Torch in hand, tented under the covers because I couldn’t wait til morning, hoping I could reach the end before I was discovered. Tasting the flavour of stories, the warm and comforting vanilla, the chilli bite of excitement, the sour taste of the ones I refused to finish. Earnestly repeating lines read in a book to a friend who was not of my ilk, trying to help her see that things could be better, that there were ways of thinking beyond the narrow and confining. Flushing at my clumsy attempts to articulate something so personal.

I guess this is where it began, those old-fashioned school stories of quiet heroism and jolly capers, teenage detectives solving any challenges life presented, and yes, the fairy tales of Grimm, Lang, and Potter (B) who taught me that there is (almost) always a happy ending for the good.

This is where it started.

Idealism.

My sense of responsibility that I could and should make a difference somehow, my love of words and worlds.

Of course, as with the classic novels I ingested, there were forks in the road, reversals of faith and fortune, forests to wander, and rivers to ford. Because life is like that. And I expected it. I was frustrated by it, at some points I forgot my quest in the mundane-ness of everyday life. 

A small collection of rogue cells in my mother’s body was, I guess, the catalyst for my next chapters. Thoughts of my own mortality, “in twenty years that could be me” (it hasn’t been so far thankfully) insinuated themselves into my every day and prodded me to make some different choices, some scary choices. I satisfied a secret longing and returned to education, applied to university to take an undergraduate degree in history.

History, not English. History which I didn’t even take at school, not English which I got my best results in. Those that knew me were puzzled, but it was very simple. I didn’t want to dissect a book I loved to the point where it was dead to me. And really, the clues were there for history. The Silver Jubilee poster adorning my bedroom wall of all the British Kings and Queens (supplied by Weetabix), the obsession with ancient Egypt, curiosity about the lives of people long passed, the wonder on my face viewing artifacts in museums, imagining those who touched them, created them, used them.

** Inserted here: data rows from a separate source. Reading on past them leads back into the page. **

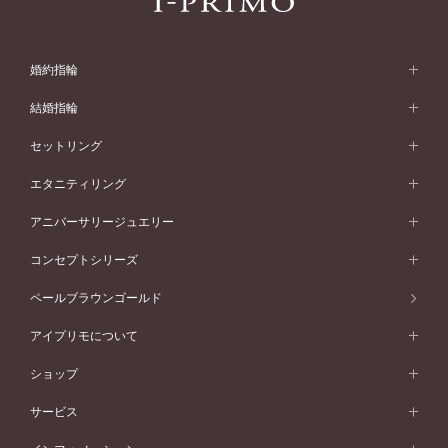
婚約指輪
婚約指輪 (エンゲージリング)
結婚指輪
婚約指輪一覧
結婚指輪 (マリッジリング)
セットリング
素材から選ぶ
結婚指輪一覧
セットリング
エタニティリング
プラチナ
フォルムから選ぶ
素材から選ぶ
セットリング一覧
エタニティリング
アニバーサリージュエリー
イエローゴールド
ストレートライン
プラチナ
セッティングから選ぶ
フォルムから選ぶ
素材から選ぶ
エタニティリング一覧
アニバーサリージュエリー
コンセプトシリーズ
ピンクゴールド
ウェーブライン
イエローゴールド
ソリテール
ストレートライン
スタイルから選ぶ
プラチナ
セッティングから選ぶ
素材から選ぶ
アニバーサリージュエリー一覧
コンセプトシリーズ
ペールブラウンゴールド
ペールブラウンゴールド
V字ライン
ピンクゴールド
ワンサイドメレ
ウェーブライン
シンプル
イエローゴールド
プレーン
価格帯から選ぶ
スタイルから選ぶ
プラチナ
ネックレス
コンビネーション
オリジンビリーフ
ペールブラウンゴールド
ダブルサイドメレ
アイプリモについて
V字ライン
フェミニン
ピンクゴールド
ワンメレ
50万円台～
シンプル
イエローゴールド
婚約指輪ガイド
ベビーリング
価格帯から選ぶ
フラワリー
コンビネーション
ラインメレ
モード
アイプリモについて
ペールブラウンゴールド
セベラルメレ
ショップ
40万円台～
フェミニン
ピンクゴールド
ファッションリング
50万円～
婚約指輪 人気ランキング
結婚指輪 人気ランキング
初空
エレガント
コンビネーション
ラインメレ
30万円台～
®
モード
パーソナルハンド診断
店舗一覧
ペールブラウンゴールド
ブレスレット
サービス
40万円～50万円
婚約ネックレス
エトワル
ゴージャス
20万円台～
エレガント
ピアス
30万円～40万円
デザインへのこだわり
プロポーズサポート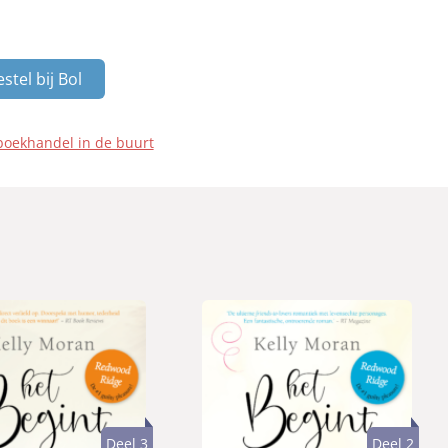
stel bij Bol
boekhandel in de buurt
Deel 3
Deel 2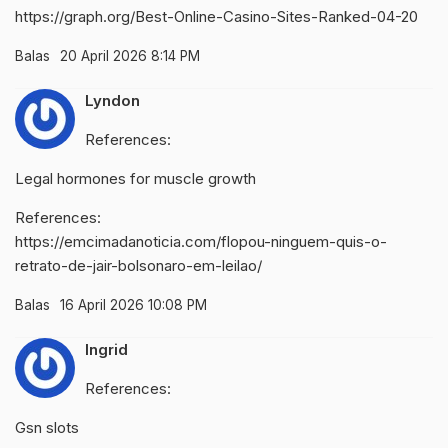
https://graph.org/Best-Online-Casino-Sites-Ranked-04-20
Balas
20 April 2026 8:14 PM
Lyndon
References:
Legal hormones for muscle growth
References:
https://emcimadanoticia.com/flopou-ninguem-quis-o-
retrato-de-jair-bolsonaro-em-leilao/
Balas
16 April 2026 10:08 PM
Ingrid
References:
Gsn slots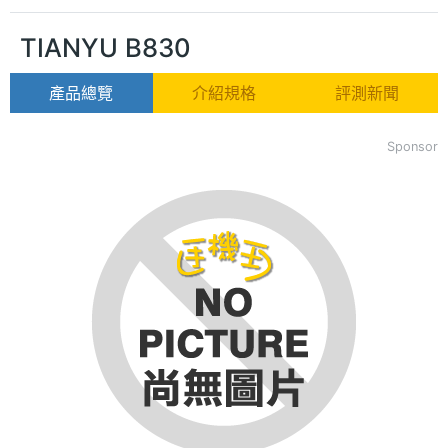
TIANYU B830
產品總覽
介紹規格
評測新聞
Sponsor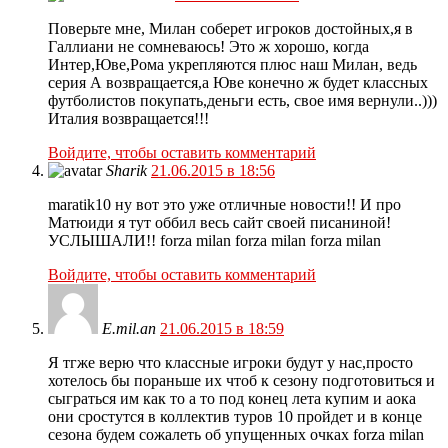
Поверьте мне, Милан соберет игроков достойных,я в
Галлиани не сомневаюсь! Это ж хорошо, когда
Интер,Юве,Рома укрепляются плюс наш Милан, ведь
серия А возвращается,а Юве конечно ж будет классных
футболистов покупать,деньги есть, свое имя вернули..)))
Италия возвращается!!!
Войдите, чтобы оставить комментарий
Sharik
21.06.2015 в 18:56
maratik10 ну вот это уже отличные новости!! И про
Матюиди я тут оббил весь сайт своей писаниной!
УСЛЫШАЛИ!! forza milan forza milan forza milan
Войдите, чтобы оставить комментарий
E.mil.an
21.06.2015 в 18:59
Я тгже верю что классные игроки будут у нас,просто
хотелось бы пораньше их чтоб к сезону подготовиться и
сыграться им как то а то под конец лета купим и аока
они сростутся в коллектив туров 10 пройдет и в конце
сезона будем сожалеть об упущенных очках forza milan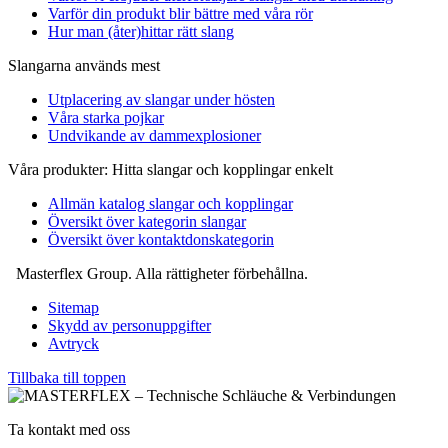
Varför din produkt blir bättre med våra rör
Hur man (åter)hittar rätt slang
Slangarna används mest
Utplacering av slangar under hösten
Våra starka pojkar
Undvikande av dammexplosioner
Våra produkter: Hitta slangar och kopplingar enkelt
Allmän katalog slangar och kopplingar
Översikt över kategorin slangar
Översikt över kontaktdonskategorin
Masterflex Group. Alla rättigheter förbehållna.
Sitemap
Skydd av personuppgifter
Avtryck
Tillbaka till toppen
Ta kontakt med oss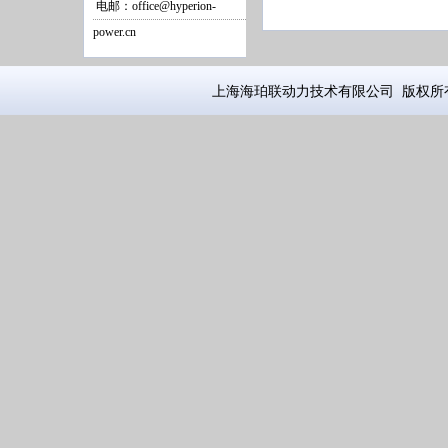
电邮：office@hyperion-
power.cn
上海海珀联动力技术有限公司 版权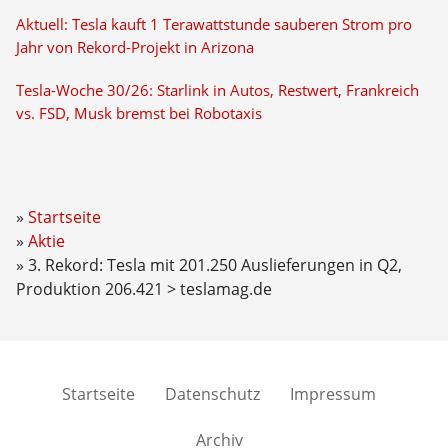
Aktuell: Tesla kauft 1 Terawattstunde sauberen Strom pro
Jahr von Rekord-Projekt in Arizona
Tesla-Woche 30/26: Starlink in Autos, Restwert, Frankreich
vs. FSD, Musk bremst bei Robotaxis
Startseite
Aktie
3. Rekord: Tesla mit 201.250 Auslieferungen in Q2,
Produktion 206.421 > teslamag.de
Startseite
Datenschutz
Impressum
Archiv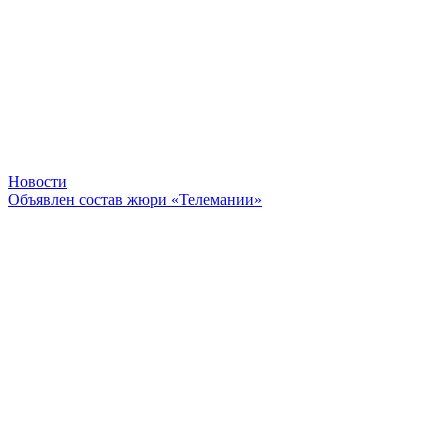
Новости
Объявлен состав жюри «Телемании»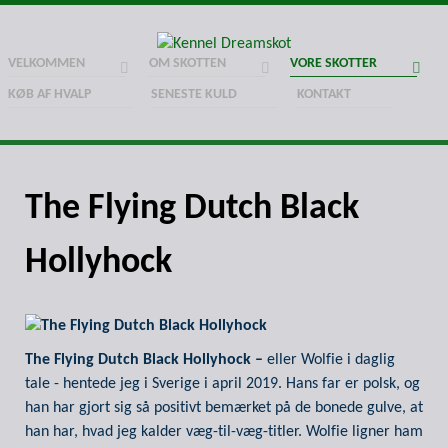
VELKOMMEN
OM SKOTTEN
VORE SKOTTER
KØB AF HVALP
SENESTE KULD
KONTAKT
The Flying Dutch Black
Hollyhock
The Flying Dutch Black Hollyhock –
eller Wolfie i daglig
tale - hentede jeg i Sverige i april 2019. Hans far er polsk, og
han har gjort sig så positivt bemærket på de bonede gulve, at
han har, hvad jeg kalder væg-til-væg-titler. Wolfie ligner ham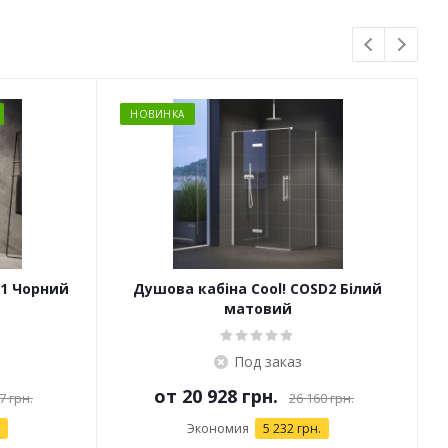
НОВИНКА
D1 Чорний
Душова кабіна Cool! COSD2 Білий
матовий
Под заказ
от
20 928 грн.
7 грн.
26 160 грн.
Экономия
5 232 грн.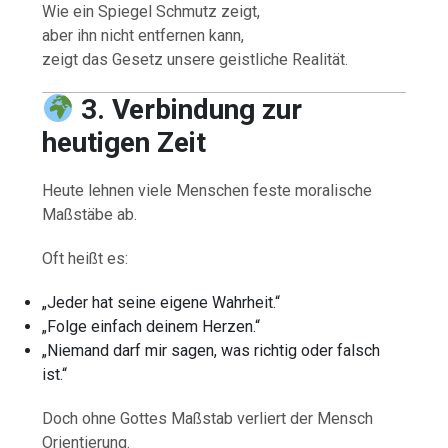
Wie ein Spiegel Schmutz zeigt,
aber ihn nicht entfernen kann,
zeigt das Gesetz unsere geistliche Realität.
3. Verbindung zur
heutigen Zeit
Heute lehnen viele Menschen feste moralische
Maßstäbe ab.
Oft heißt es:
„Jeder hat seine eigene Wahrheit.“
„Folge einfach deinem Herzen.“
„Niemand darf mir sagen, was richtig oder falsch
ist.“
Doch ohne Gottes Maßstab verliert der Mensch
Orientierung.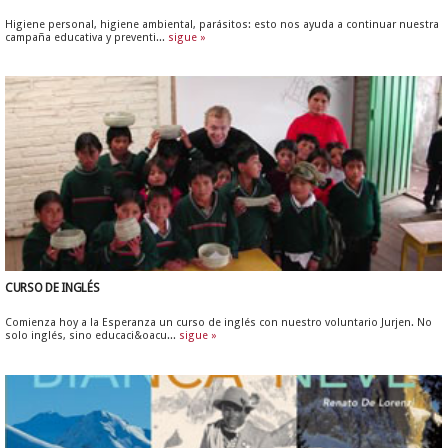
Higiene personal, higiene ambiental, parásitos: esto nos ayuda a continuar nuestra
campaña educativa y preventi...
sigue »
CURSO DE INGLÉS
Comienza hoy a la Esperanza un curso de inglés con nuestro voluntario Jurjen. No
solo inglés, sino educaci&oacu...
sigue »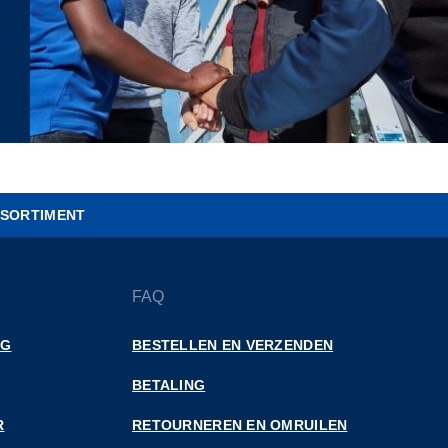
SORTIMENT
FAQ
NG
BESTELLEN EN VERZENDEN
BETALING
R
RETOURNEREN EN OMRUILEN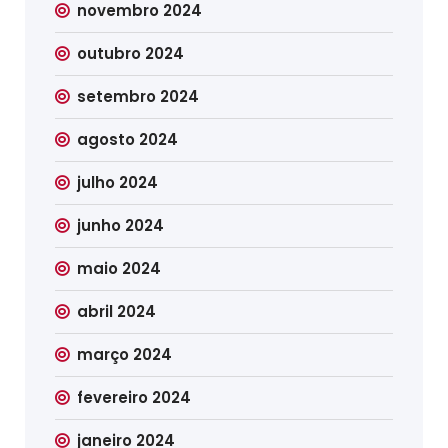
novembro 2024
outubro 2024
setembro 2024
agosto 2024
julho 2024
junho 2024
maio 2024
abril 2024
março 2024
fevereiro 2024
janeiro 2024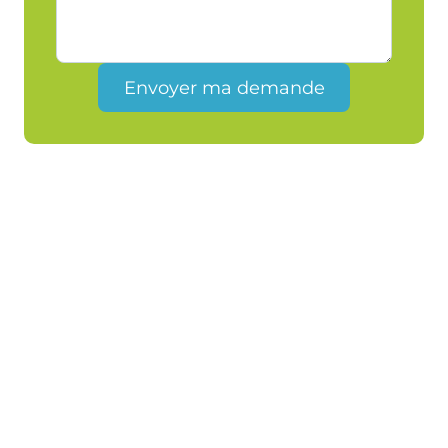
Envoyer ma demande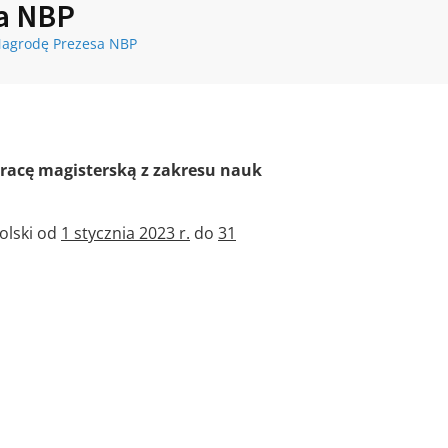
sa NBP
Nagrodę Prezesa NBP
racę magisterską z zakresu nauk
olski od
1 stycznia 2023 r.
do
31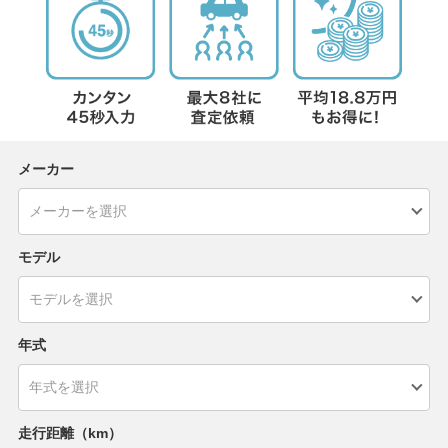
メーカー
モデル
年式
走行距離（km）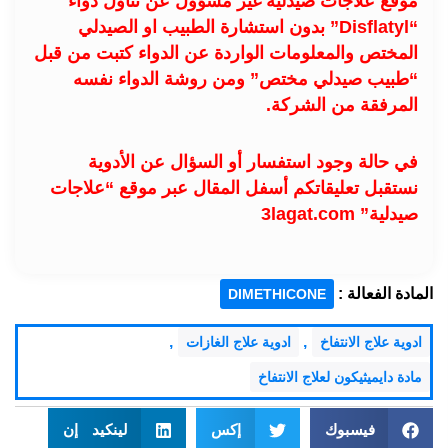
موقع علاجات صيدلية غير مسؤول عن تناول دواء
“Disflatyl” بدون استشارة الطبيب او الصيدلي
المختص والمعلومات الواردة عن الدواء كتبت من قبل
“طبيب صيدلي مختص” ومن روشة الدواء نفسه
المرفقة من الشركة.
في حالة وجود استفسار أو السؤال عن الأدوية
نستقبل تعليقاتكم أسفل المقال عبر موقع “علاجات
صيدلية” 3lagat.com
المادة الفعالة :
DIMETHICONE
,
,
ادوية علاج الانتفاخ
ادوية علاج الغازات
مادة دايميثيكون لعلاج الانتفاخ
فيسبوك
إكس
لينكيد إن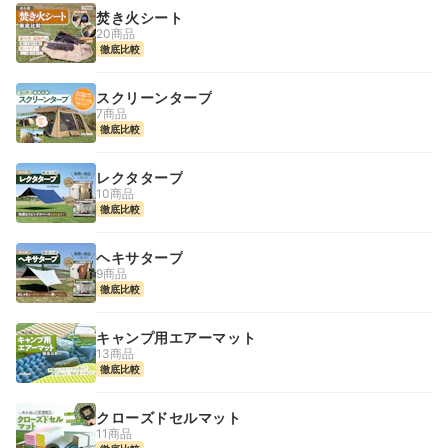
焚き火シート
20商品
徹底比較
スクリーンタープ
7商品
徹底比較
レクタタープ
10商品
徹底比較
ヘキサタープ
9商品
徹底比較
キャンプ用エアーマット
13商品
徹底比較
クローズドセルマット
11商品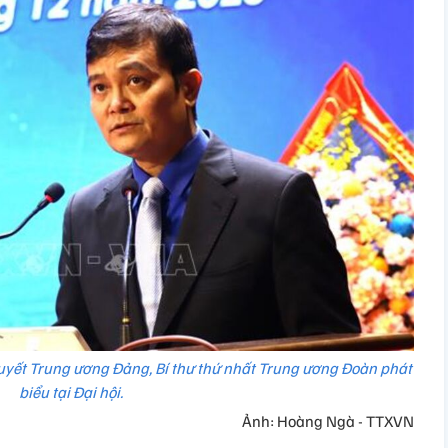
uyết Trung ương Đảng, Bí thư thứ nhất Trung ương Đoàn phát
biểu tại Đại hội.
Ảnh: Hoàng Ngà - TTXVN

And here I pause and ponder, because history is all about people. It’s about their lives, their worlds, and then us mining nuggets of information from ephemera they produced to create understanding and knowledge. My interest in real people dates back farther than I realised.

Wandering the path through academia, not always easy, but mostly enjoyable and upwards, and then … the perfect studentship, hours spent on the application, the dreadful joy of an interview. Rejected. Packing away the hopes and dreams was a hard but necessary choice. Packed away, but not forgotten.

An interlude of work and finding my way beyond divorce. Counting pennies while counting my blessings, exploring side paths, knowing that this too will pass.

Imagination has helped me all my life. Through words on paper and thoughts in my head it has always been there. And now it rescued me when I was at my lowest point by offering me a job. Temporary but with possibilities. A small step to an alternative future, and a large step beyond my comfort-zone.

Imagination is the amazing name for an magical place. A place of design researchers creating possibilities from their investigations, weaving their words into impact and outcomes that make our world a better place. Imagination is the place where I found a home, a family of learners and doers, one where conversations turned from mundane, through peculiar, to funny and back again, but always with curiosity and excitement for the possibilities.

Imagination is where I found the hope to dust off that desire for learning, the courage to ask for opportunity, and finally, the reality of pursuing a PhD.